Local reporter Nabil al-Qaiti was attending the ceremony and standing in front of the stage when he saw a drone approach and hover nearby about 25 meters (yards) high in the air, minutes after the parade started. Army spokesman Mohammed al-Naqib was delivering a speech from a podium when the drone exploded.
"It was a very strong explosion and we could feel the pressure," he said, adding that two of the people standing next to him — a soldier and a journalist — were wounded. Al-Qaiti saw many wounded but no dead.
"The drone was packed with explosives," he added.
Some 8,000 soldiers had been taking part in the parade, as well as two governors and a large number of top military commanders including the chief of staff. Initial reports said six troops were killed.
Yemen plunged into civil war in 2014 when the rebels captured Sanaa, and the Saudi-led coalition intervened a year later when they pushed further south. The coalition, which is fighting alongside government troops, has since been trying to restore Yemen's internationally recognized government to power.
Hopes were raised last month that the country was moving toward peace, after the two sides agreed to a prisoner swap and cease-fire in the port city of Hodeida, where rival forces were to withdraw to allow humanitarian aid flows to return and hopefully relieve a country pushed to the brink of famine by war.
Fighting has largely abated in Hodeida but progress on the withdrawal has been slow. The U.N. humanitarian aid chief Wednesday accused the rebels of blocking humanitarian supplies traveling from areas under their control to government-held areas. Mark Lowcock told the U.N. Security Council that the rebels also recently informed humanitarian agencies that 72 hours' notice is required ahead of any movements instead of 48 hours.

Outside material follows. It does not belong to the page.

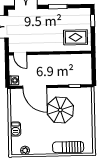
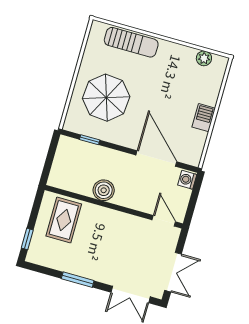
rug: (76, 37) -> (64, 220), turned 90
boiler: (58, 60) -> (104, 190), added
parasol: (60, 110) -> (106, 98), moved
barbecue: (15, 129) -> (204, 118), moved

Officials in the Saudi-led coalition have shown journalists a series of drones they said showed a growing sophistication by the Houthis, starting first with plastic foam models that could be built by hobby kit to one captured in April that closely resembled an Iranian-made drone.
Those drones have in the past been flown into the radar arrays of Saudi Arabia's Patriot missile batteries, according to the research group Conflict Armament Research, disabling them and allowing the Houthis to fire ballistic missiles into the kingdom unchallenged.
Iran has been accused by the U.S. and the U.N. of supplying ballistic missile technology and arms to the Houthis, something Tehran denies.
Arab satellite channels owned by Saudi Arabia immediately began describing the drone used in Thursday's attack as Iranian made, without offering evidence. However, a United Nations panel of experts on Yemen issued a report in 2018 noting that the Houthi's Qasef-1 drone "is virtually identical in design, dimensions and capability to that of the Ababil-T, manufactured by the Iran Aircraft Manufacturing Industries."
"At least two components of the system were supplied to the Islamic Republic of Iran after the implementation of the targeted arms embargo" in April 2015, the panel said.
The Ababil-T can deliver up to a 45-kilogram (100-pound) warhead up to 150 kilometers (95 miles) away.
Such drones also remain difficult to shoot down with either light or heavy weapons fire. Iraqi forces learned while driving out the Islamic State group from northern Iraq, where the extremists would load drones with grenades or simple explosives to target their forces.